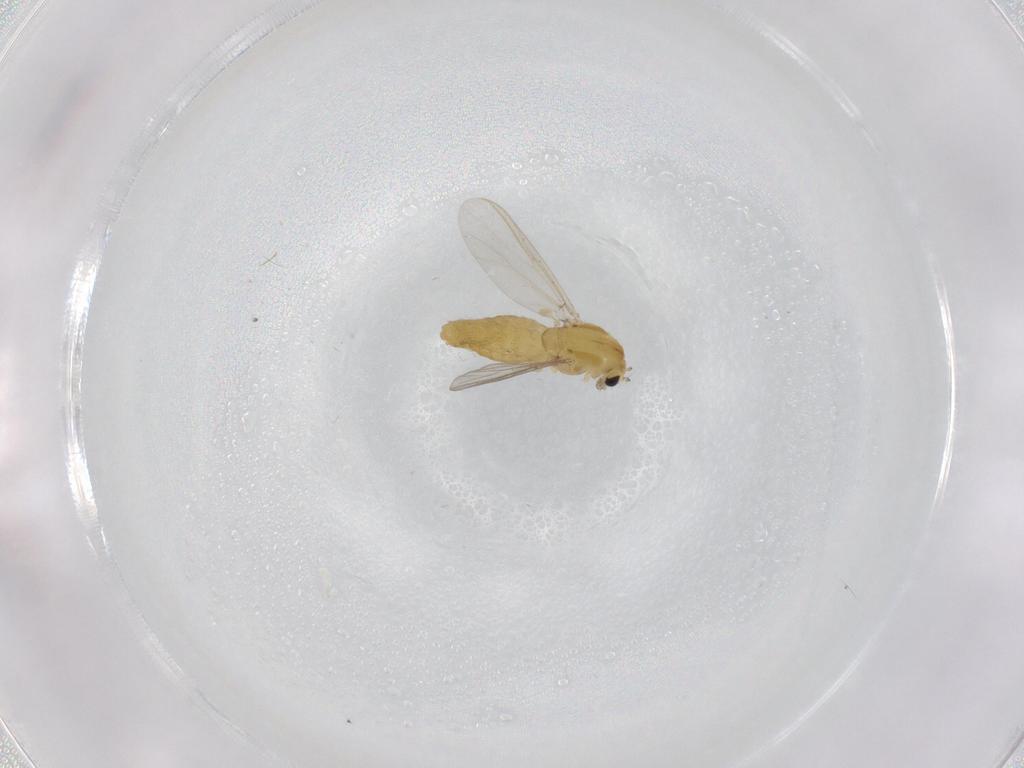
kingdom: Animalia
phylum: Arthropoda
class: Insecta
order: Diptera
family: Chironomidae
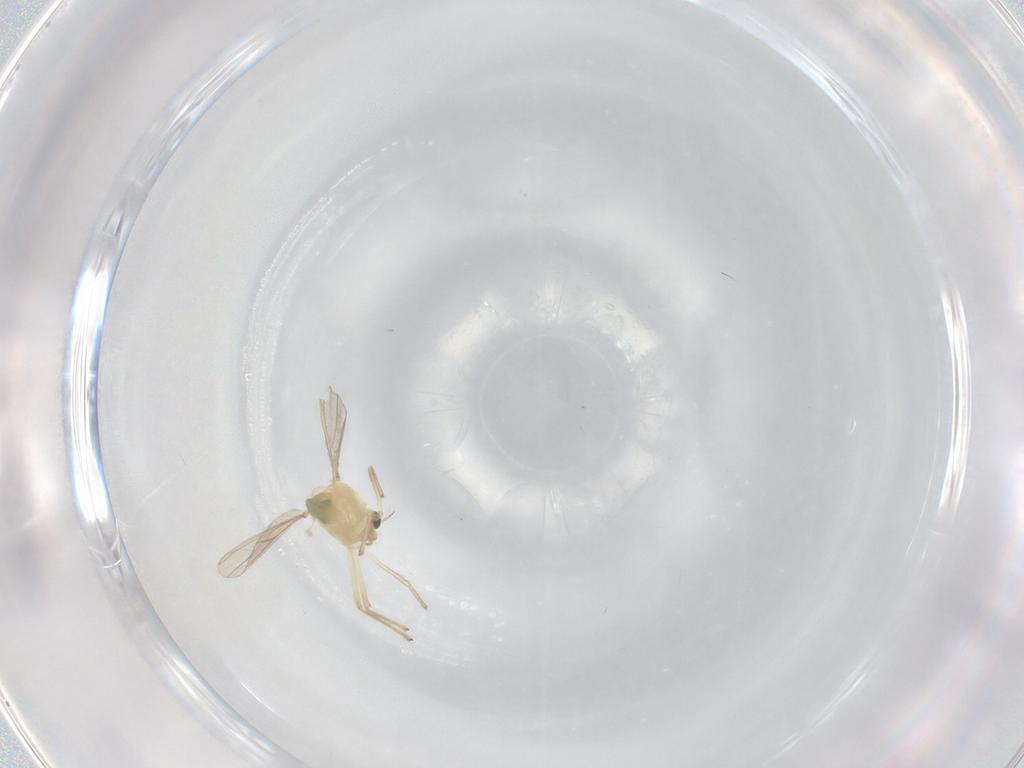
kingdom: Animalia
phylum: Arthropoda
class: Insecta
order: Diptera
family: Chironomidae
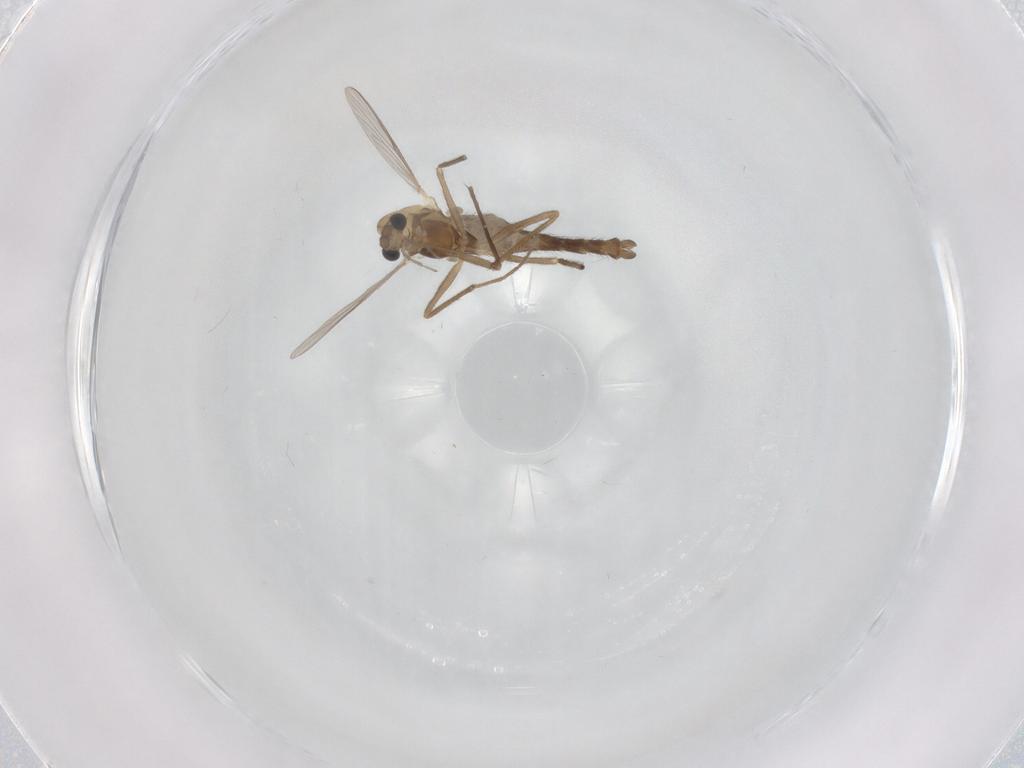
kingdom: Animalia
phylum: Arthropoda
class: Insecta
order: Diptera
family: Chironomidae
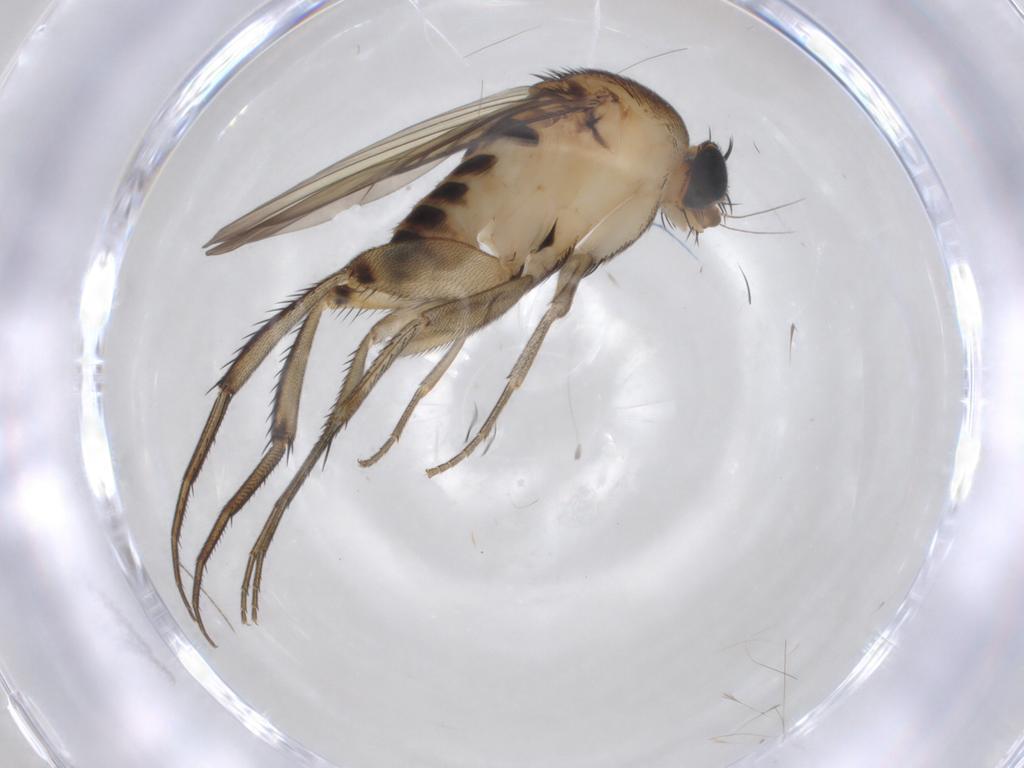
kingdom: Animalia
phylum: Arthropoda
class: Insecta
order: Diptera
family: Phoridae
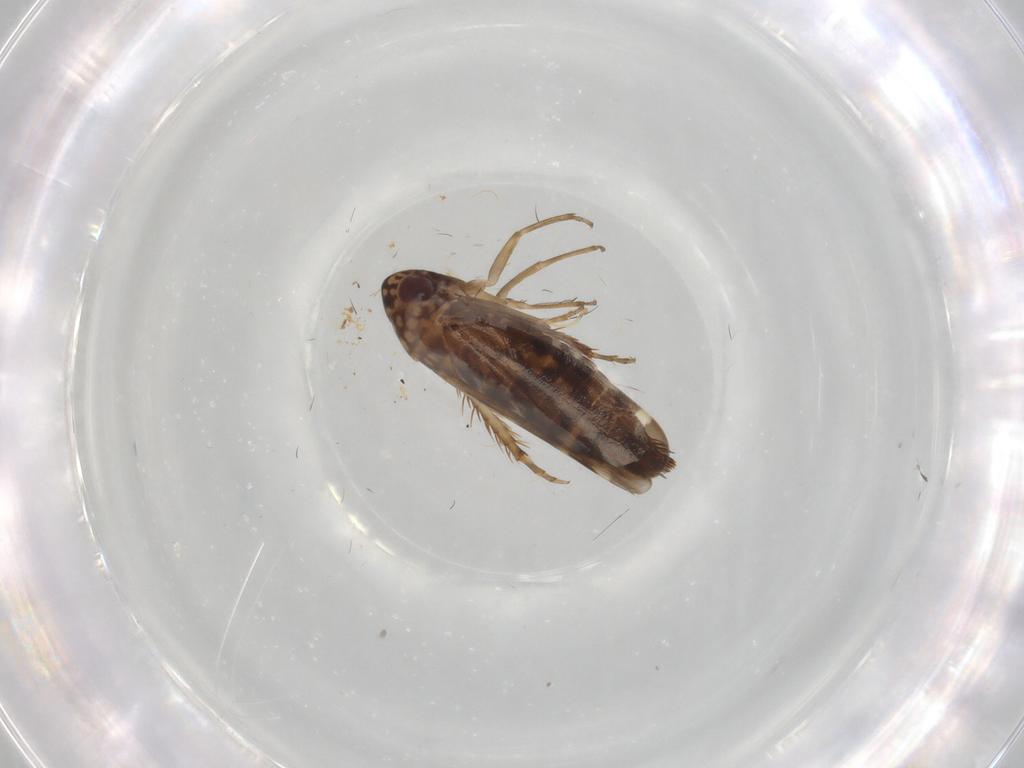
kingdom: Animalia
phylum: Arthropoda
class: Insecta
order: Hemiptera
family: Cicadellidae
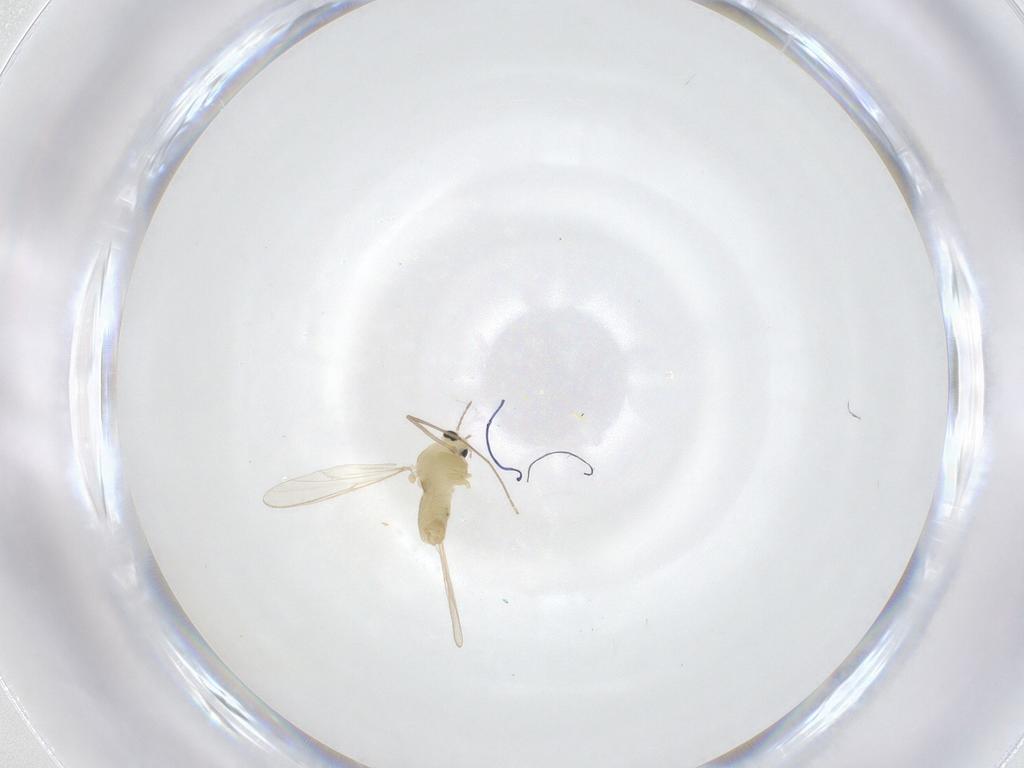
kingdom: Animalia
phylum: Arthropoda
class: Insecta
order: Diptera
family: Chironomidae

**The task:**
Copy every line of text from all the records above word for word. Leave out the pictures.

**Exercise answer:**
kingdom: Animalia
phylum: Arthropoda
class: Insecta
order: Diptera
family: Chironomidae
kingdom: Animalia
phylum: Arthropoda
class: Insecta
order: Diptera
family: Chironomidae
kingdom: Animalia
phylum: Arthropoda
class: Insecta
order: Diptera
family: Chironomidae
kingdom: Animalia
phylum: Arthropoda
class: Insecta
order: Diptera
family: Phoridae
kingdom: Animalia
phylum: Arthropoda
class: Insecta
order: Hemiptera
family: Cicadellidae
kingdom: Animalia
phylum: Arthropoda
class: Insecta
order: Diptera
family: Chironomidae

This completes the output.